Instructions to follow:
Duplicate the lines in the rows below, starting with the line containing "secondary request ID" and going on through the line containing "5. Khi sử dụng".

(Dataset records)
---*---

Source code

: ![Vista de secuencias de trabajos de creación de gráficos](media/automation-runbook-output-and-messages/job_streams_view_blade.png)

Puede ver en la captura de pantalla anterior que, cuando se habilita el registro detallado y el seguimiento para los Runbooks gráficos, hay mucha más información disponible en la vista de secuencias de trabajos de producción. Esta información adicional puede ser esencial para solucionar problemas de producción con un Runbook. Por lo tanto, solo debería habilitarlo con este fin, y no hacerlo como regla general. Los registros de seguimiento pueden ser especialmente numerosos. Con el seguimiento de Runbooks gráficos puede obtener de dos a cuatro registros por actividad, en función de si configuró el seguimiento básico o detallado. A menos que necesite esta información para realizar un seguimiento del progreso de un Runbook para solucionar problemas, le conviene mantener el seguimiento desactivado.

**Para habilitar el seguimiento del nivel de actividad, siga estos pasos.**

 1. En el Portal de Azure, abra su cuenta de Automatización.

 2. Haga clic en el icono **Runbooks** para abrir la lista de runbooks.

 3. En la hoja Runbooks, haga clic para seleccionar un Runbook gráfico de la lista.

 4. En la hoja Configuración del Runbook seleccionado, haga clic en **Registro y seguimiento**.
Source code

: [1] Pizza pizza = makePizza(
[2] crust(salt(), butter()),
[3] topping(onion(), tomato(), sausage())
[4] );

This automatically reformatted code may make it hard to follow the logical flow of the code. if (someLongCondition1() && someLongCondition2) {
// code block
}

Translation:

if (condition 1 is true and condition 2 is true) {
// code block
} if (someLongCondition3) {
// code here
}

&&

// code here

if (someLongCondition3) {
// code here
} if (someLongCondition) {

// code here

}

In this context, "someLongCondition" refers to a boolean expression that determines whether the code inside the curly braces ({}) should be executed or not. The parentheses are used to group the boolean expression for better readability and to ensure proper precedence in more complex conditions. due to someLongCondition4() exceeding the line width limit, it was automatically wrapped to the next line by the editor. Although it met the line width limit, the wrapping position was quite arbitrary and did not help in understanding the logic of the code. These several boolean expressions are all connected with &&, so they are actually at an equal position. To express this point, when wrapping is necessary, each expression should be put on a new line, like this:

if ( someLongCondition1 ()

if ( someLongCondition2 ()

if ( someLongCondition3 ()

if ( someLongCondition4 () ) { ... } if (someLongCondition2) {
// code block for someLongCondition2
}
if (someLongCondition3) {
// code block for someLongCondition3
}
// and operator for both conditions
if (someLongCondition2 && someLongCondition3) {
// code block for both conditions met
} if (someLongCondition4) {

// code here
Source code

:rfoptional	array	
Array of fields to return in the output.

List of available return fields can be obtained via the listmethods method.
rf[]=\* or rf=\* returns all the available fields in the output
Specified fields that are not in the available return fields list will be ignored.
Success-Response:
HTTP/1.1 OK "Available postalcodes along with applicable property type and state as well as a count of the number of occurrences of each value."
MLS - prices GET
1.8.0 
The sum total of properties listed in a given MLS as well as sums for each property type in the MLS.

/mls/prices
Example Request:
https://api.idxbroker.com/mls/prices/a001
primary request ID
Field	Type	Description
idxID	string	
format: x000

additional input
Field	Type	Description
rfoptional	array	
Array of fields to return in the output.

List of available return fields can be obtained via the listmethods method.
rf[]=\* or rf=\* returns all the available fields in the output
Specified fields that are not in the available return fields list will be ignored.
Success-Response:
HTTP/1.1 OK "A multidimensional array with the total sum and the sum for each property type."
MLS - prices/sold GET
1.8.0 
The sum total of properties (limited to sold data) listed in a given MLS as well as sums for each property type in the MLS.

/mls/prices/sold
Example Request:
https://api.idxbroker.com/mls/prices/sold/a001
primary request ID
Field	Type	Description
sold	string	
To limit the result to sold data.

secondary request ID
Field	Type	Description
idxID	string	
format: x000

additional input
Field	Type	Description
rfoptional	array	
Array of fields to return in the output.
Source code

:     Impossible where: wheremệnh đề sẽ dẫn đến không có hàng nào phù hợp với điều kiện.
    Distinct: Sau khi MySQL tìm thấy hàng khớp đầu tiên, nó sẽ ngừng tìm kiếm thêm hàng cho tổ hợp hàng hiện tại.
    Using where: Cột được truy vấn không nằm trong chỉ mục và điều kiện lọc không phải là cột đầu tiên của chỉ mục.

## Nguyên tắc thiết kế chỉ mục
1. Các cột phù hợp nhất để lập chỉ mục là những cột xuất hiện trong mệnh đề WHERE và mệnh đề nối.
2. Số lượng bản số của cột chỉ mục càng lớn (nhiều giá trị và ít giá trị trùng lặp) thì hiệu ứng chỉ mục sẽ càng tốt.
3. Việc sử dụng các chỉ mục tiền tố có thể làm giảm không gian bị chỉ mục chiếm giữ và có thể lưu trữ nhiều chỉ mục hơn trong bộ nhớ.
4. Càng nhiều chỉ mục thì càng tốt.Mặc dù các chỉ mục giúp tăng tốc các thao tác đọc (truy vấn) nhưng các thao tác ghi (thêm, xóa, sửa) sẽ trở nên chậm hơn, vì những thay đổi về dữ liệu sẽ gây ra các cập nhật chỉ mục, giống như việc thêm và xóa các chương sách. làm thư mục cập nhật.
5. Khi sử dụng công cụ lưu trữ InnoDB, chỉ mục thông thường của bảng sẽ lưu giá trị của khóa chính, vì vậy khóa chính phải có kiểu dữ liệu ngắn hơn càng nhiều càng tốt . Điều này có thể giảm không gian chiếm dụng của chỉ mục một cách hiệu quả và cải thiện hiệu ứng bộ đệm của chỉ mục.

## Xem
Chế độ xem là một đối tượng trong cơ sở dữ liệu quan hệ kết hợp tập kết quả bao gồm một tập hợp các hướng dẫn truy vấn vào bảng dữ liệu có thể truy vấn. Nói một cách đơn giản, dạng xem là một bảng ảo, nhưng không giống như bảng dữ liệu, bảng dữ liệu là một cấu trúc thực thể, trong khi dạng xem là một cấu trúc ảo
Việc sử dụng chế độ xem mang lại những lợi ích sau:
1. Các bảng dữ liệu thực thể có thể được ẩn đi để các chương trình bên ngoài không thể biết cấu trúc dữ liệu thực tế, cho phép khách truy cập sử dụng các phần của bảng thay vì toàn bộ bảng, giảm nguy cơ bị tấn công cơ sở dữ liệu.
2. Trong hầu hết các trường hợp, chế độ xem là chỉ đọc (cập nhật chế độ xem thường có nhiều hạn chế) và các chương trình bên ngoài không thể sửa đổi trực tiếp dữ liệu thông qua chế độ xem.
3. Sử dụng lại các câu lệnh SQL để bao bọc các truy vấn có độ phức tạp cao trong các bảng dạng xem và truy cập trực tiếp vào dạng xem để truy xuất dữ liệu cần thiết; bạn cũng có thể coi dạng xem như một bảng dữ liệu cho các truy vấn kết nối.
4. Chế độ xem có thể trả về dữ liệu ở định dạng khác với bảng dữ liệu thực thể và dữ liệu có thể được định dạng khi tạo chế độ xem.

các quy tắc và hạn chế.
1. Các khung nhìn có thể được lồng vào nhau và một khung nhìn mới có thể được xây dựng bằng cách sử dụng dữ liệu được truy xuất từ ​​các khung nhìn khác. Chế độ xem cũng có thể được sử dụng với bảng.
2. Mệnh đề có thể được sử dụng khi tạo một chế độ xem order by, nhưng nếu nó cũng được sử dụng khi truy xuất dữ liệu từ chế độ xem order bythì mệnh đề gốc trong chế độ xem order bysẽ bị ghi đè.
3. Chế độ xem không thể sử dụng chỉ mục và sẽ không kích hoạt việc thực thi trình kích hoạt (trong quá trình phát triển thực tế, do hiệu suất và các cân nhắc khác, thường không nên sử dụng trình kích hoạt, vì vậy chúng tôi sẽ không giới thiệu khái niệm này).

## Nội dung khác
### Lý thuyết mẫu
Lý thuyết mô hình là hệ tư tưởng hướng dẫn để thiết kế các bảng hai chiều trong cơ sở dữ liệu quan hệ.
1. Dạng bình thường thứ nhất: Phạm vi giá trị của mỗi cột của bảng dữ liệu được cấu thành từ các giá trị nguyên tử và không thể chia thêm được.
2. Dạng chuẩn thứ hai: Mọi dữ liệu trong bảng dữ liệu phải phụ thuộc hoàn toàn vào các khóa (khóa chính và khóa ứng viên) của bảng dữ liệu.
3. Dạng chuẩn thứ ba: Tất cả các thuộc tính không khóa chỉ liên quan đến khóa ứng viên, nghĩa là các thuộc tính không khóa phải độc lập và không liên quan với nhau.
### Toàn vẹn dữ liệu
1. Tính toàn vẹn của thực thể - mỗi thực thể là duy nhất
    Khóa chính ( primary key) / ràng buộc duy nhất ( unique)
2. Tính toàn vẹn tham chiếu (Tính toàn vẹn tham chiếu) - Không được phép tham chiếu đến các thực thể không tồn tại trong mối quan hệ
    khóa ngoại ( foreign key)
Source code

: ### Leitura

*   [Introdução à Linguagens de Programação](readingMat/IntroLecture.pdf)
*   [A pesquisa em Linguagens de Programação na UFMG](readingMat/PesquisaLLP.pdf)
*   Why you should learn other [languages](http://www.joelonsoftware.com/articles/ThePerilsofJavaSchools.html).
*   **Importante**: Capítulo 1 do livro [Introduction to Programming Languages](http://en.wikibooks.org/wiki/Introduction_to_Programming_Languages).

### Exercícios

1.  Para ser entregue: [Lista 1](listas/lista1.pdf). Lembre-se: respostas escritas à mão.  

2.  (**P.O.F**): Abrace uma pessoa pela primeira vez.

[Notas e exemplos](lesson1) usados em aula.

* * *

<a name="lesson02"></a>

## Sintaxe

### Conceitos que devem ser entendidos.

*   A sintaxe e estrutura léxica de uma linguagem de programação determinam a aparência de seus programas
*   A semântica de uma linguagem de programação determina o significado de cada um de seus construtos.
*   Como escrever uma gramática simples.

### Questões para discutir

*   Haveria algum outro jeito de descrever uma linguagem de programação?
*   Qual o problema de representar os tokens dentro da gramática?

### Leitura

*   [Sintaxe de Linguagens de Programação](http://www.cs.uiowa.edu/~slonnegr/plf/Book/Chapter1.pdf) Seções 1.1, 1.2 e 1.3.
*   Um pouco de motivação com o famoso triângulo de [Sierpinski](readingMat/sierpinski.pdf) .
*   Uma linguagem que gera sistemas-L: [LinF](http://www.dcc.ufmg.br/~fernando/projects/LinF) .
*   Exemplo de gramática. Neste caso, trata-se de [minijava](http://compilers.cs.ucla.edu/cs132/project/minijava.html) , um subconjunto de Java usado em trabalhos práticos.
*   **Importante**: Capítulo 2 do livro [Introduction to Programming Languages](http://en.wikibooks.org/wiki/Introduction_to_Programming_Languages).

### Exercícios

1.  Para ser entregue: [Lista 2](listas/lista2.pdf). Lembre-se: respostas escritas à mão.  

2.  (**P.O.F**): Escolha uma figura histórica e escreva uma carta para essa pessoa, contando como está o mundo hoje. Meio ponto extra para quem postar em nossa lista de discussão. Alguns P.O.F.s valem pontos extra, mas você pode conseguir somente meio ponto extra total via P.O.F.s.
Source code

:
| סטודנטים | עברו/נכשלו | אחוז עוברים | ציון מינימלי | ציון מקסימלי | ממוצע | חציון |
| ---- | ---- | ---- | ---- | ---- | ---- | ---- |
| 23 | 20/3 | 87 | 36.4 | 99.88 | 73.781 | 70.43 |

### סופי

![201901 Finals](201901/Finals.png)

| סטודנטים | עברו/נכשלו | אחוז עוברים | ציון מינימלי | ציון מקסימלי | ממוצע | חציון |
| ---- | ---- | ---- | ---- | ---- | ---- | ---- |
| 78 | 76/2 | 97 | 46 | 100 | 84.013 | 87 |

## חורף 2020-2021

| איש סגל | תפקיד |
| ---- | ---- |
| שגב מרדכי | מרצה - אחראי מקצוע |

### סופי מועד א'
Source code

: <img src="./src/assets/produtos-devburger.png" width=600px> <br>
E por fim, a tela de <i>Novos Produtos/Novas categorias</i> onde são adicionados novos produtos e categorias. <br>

---*---

Answer box:
secondary request ID
Field	Type	Description
idxID	string	
format: x000

additional input
Field	Type	Description
rfoptional	array	
Array of fields to return in the output.
Source code

:     Impossible where: wheremệnh đề sẽ dẫn đến không có hàng nào phù hợp với điều kiện.
    Distinct: Sau khi MySQL tìm thấy hàng khớp đầu tiên, nó sẽ ngừng tìm kiếm thêm hàng cho tổ hợp hàng hiện tại.
    Using where: Cột được truy vấn không nằm trong chỉ mục và điều kiện lọc không phải là cột đầu tiên của chỉ mục.

## Nguyên tắc thiết kế chỉ mục
1. Các cột phù hợp nhất để lập chỉ mục là những cột xuất hiện trong mệnh đề WHERE và mệnh đề nối.
2. Số lượng bản số của cột chỉ mục càng lớn (nhiều giá trị và ít giá trị trùng lặp) thì hiệu ứng chỉ mục sẽ càng tốt.
3. Việc sử dụng các chỉ mục tiền tố có thể làm giảm không gian bị chỉ mục chiếm giữ và có thể lưu trữ nhiều chỉ mục hơn trong bộ nhớ.
4. Càng nhiều chỉ mục thì càng tốt.Mặc dù các chỉ mục giúp tăng tốc các thao tác đọc (truy vấn) nhưng các thao tác ghi (thêm, xóa, sửa) sẽ trở nên chậm hơn, vì những thay đổi về dữ liệu sẽ gây ra các cập nhật chỉ mục, giống như việc thêm và xóa các chương sách. làm thư mục cập nhật.
5. Khi sử dụng công cụ lưu trữ InnoDB, chỉ mục thông thường của bảng sẽ lưu giá trị của khóa chính, vì vậy khóa chính phải có kiểu dữ liệu ngắn hơn càng nhiều càng tốt . Điều này có thể giảm không gian chiếm dụng của chỉ mục một cách hiệu quả và cải thiện hiệu ứng bộ đệm của chỉ mục.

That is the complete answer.